The problem ▸
Give the number of lines in the records below that contain the word "assign", and nothing more.

Items listed in a dataset
-------

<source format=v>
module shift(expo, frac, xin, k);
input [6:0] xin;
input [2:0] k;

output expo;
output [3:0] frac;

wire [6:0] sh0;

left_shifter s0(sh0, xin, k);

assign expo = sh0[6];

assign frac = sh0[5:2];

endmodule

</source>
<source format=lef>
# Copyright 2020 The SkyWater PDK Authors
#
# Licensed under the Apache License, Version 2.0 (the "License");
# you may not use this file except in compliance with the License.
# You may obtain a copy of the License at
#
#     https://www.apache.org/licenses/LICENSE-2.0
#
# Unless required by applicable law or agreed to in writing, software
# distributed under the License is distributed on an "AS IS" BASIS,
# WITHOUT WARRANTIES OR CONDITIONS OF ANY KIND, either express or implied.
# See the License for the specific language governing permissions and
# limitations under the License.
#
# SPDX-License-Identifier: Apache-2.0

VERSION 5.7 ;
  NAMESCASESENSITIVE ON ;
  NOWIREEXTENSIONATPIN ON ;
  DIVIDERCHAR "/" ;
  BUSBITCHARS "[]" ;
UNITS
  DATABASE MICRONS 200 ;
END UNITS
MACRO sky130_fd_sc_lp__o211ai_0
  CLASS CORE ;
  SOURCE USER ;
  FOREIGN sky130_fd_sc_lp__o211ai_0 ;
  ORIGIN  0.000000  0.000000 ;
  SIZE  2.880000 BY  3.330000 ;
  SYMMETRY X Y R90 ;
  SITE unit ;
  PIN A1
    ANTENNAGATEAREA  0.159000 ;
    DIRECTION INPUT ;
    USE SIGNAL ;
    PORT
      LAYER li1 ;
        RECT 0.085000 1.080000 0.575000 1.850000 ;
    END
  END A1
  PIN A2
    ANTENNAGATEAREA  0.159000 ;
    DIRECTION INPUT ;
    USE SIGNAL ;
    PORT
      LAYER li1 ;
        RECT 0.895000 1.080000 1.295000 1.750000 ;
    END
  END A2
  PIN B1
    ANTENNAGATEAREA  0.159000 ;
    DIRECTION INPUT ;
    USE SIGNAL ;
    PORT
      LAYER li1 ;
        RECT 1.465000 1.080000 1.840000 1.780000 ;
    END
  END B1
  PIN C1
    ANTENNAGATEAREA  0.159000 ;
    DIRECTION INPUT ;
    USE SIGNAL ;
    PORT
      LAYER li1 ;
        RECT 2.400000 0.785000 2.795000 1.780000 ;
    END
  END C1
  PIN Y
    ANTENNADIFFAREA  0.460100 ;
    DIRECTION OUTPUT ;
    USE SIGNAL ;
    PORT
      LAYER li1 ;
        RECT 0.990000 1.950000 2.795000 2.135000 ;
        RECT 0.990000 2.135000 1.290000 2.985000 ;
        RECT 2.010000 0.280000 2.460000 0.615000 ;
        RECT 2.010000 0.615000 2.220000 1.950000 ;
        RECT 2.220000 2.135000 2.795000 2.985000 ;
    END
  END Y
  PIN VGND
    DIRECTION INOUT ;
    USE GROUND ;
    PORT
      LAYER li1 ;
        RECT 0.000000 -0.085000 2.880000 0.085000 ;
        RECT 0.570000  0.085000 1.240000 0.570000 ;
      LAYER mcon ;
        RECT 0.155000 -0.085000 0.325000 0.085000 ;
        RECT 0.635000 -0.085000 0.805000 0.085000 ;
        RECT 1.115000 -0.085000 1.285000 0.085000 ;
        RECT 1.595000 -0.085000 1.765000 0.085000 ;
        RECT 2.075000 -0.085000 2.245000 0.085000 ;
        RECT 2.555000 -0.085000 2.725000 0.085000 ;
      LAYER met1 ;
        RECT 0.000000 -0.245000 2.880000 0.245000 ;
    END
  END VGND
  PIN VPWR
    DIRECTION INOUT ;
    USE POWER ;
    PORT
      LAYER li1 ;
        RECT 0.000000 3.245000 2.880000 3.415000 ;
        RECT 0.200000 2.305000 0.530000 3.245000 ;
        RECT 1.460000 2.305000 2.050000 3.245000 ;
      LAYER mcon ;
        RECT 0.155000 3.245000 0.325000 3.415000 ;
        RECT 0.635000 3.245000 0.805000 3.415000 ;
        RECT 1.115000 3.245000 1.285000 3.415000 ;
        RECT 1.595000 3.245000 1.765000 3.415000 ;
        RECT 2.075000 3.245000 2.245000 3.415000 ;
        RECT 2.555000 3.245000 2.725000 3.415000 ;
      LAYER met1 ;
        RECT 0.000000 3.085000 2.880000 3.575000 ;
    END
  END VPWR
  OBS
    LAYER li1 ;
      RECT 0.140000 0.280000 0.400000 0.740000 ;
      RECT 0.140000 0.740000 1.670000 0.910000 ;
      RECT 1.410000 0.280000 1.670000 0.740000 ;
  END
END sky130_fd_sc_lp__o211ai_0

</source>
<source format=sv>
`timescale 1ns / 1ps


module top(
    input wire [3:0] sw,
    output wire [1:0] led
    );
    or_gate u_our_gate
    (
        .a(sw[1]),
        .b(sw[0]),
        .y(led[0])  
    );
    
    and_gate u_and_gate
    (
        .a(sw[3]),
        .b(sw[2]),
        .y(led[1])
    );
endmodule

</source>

-------

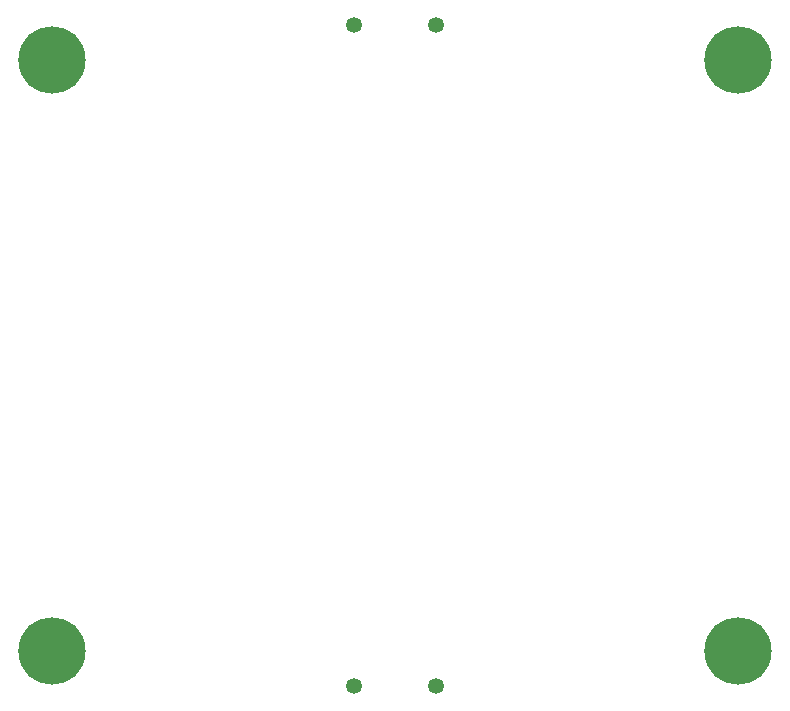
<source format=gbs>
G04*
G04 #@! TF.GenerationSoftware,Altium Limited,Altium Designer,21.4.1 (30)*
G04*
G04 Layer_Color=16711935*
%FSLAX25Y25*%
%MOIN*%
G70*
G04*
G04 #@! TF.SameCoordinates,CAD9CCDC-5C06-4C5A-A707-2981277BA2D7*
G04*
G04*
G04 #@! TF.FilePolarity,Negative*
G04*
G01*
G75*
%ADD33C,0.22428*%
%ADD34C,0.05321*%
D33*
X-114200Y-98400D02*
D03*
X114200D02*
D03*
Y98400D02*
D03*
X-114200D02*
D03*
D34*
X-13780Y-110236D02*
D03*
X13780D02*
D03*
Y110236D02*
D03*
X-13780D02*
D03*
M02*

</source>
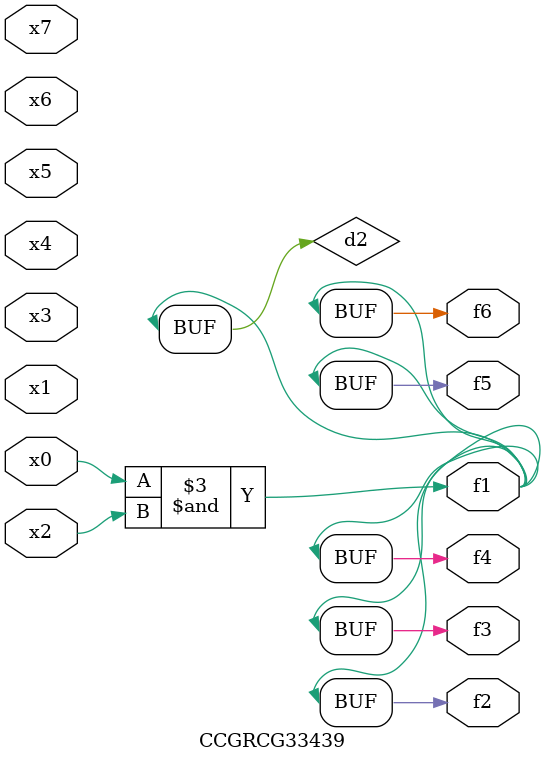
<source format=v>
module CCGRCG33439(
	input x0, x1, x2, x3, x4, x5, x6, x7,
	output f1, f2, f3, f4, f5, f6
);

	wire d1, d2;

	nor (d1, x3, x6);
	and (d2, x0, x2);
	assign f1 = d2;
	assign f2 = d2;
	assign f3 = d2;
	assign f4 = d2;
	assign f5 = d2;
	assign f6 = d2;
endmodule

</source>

-------

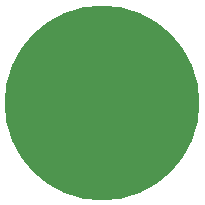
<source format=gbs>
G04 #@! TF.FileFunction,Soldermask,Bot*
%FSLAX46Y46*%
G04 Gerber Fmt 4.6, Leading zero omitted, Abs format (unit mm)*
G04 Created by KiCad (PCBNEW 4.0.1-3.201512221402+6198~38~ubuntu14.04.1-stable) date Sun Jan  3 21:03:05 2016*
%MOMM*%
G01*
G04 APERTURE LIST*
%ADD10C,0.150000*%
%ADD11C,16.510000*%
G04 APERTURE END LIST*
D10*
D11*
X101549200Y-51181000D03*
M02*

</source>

-------

Response for this exercise ▸
8